═══ Given data ═══

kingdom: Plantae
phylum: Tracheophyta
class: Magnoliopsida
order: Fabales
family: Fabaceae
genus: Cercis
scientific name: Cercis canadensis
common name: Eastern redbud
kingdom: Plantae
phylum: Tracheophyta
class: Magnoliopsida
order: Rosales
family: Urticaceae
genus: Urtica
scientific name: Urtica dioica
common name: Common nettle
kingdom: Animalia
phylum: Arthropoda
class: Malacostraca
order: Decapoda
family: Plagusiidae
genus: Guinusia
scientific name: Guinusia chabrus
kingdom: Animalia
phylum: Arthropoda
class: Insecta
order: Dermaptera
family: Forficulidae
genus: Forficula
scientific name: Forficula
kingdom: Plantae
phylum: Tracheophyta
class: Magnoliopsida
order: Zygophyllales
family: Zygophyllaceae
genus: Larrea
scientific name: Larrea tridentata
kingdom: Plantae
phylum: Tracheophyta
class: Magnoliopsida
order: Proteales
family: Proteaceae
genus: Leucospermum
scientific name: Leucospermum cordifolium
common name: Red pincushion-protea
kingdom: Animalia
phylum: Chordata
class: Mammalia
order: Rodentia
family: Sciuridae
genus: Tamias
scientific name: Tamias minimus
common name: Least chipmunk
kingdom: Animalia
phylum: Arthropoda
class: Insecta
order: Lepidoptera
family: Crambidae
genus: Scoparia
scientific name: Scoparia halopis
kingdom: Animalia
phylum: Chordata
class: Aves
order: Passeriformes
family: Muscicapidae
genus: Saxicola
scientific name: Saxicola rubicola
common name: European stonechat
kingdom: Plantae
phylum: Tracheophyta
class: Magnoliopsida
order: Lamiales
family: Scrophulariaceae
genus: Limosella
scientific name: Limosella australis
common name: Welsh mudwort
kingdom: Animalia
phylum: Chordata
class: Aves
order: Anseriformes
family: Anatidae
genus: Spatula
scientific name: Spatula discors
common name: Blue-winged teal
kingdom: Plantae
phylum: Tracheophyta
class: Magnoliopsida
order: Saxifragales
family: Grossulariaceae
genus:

═══

What to do - Substitute "vernacular name" for every "common name" in the rows above and give them again, leaving the rest unchanged.

Response below -
kingdom: Plantae
phylum: Tracheophyta
class: Magnoliopsida
order: Fabales
family: Fabaceae
genus: Cercis
scientific name: Cercis canadensis
vernacular name: Eastern redbud
kingdom: Plantae
phylum: Tracheophyta
class: Magnoliopsida
order: Rosales
family: Urticaceae
genus: Urtica
scientific name: Urtica dioica
vernacular name: Common nettle
kingdom: Animalia
phylum: Arthropoda
class: Malacostraca
order: Decapoda
family: Plagusiidae
genus: Guinusia
scientific name: Guinusia chabrus
kingdom: Animalia
phylum: Arthropoda
class: Insecta
order: Dermaptera
family: Forficulidae
genus: Forficula
scientific name: Forficula
kingdom: Plantae
phylum: Tracheophyta
class: Magnoliopsida
order: Zygophyllales
family: Zygophyllaceae
genus: Larrea
scientific name: Larrea tridentata
kingdom: Plantae
phylum: Tracheophyta
class: Magnoliopsida
order: Proteales
family: Proteaceae
genus: Leucospermum
scientific name: Leucospermum cordifolium
vernacular name: Red pincushion-protea
kingdom: Animalia
phylum: Chordata
class: Mammalia
order: Rodentia
family: Sciuridae
genus: Tamias
scientific name: Tamias minimus
vernacular name: Least chipmunk
kingdom: Animalia
phylum: Arthropoda
class: Insecta
order: Lepidoptera
family: Crambidae
genus: Scoparia
scientific name: Scoparia halopis
kingdom: Animalia
phylum: Chordata
class: Aves
order: Passeriformes
family: Muscicapidae
genus: Saxicola
scientific name: Saxicola rubicola
vernacular name: European stonechat
kingdom: Plantae
phylum: Tracheophyta
class: Magnoliopsida
order: Lamiales
family: Scrophulariaceae
genus: Limosella
scientific name: Limosella australis
vernacular name: Welsh mudwort
kingdom: Animalia
phylum: Chordata
class: Aves
order: Anseriformes
family: Anatidae
genus: Spatula
scientific name: Spatula discors
vernacular name: Blue-winged teal
kingdom: Plantae
phylum: Tracheophyta
class: Magnoliopsida
order: Saxifragales
family: Grossulariaceae
genus:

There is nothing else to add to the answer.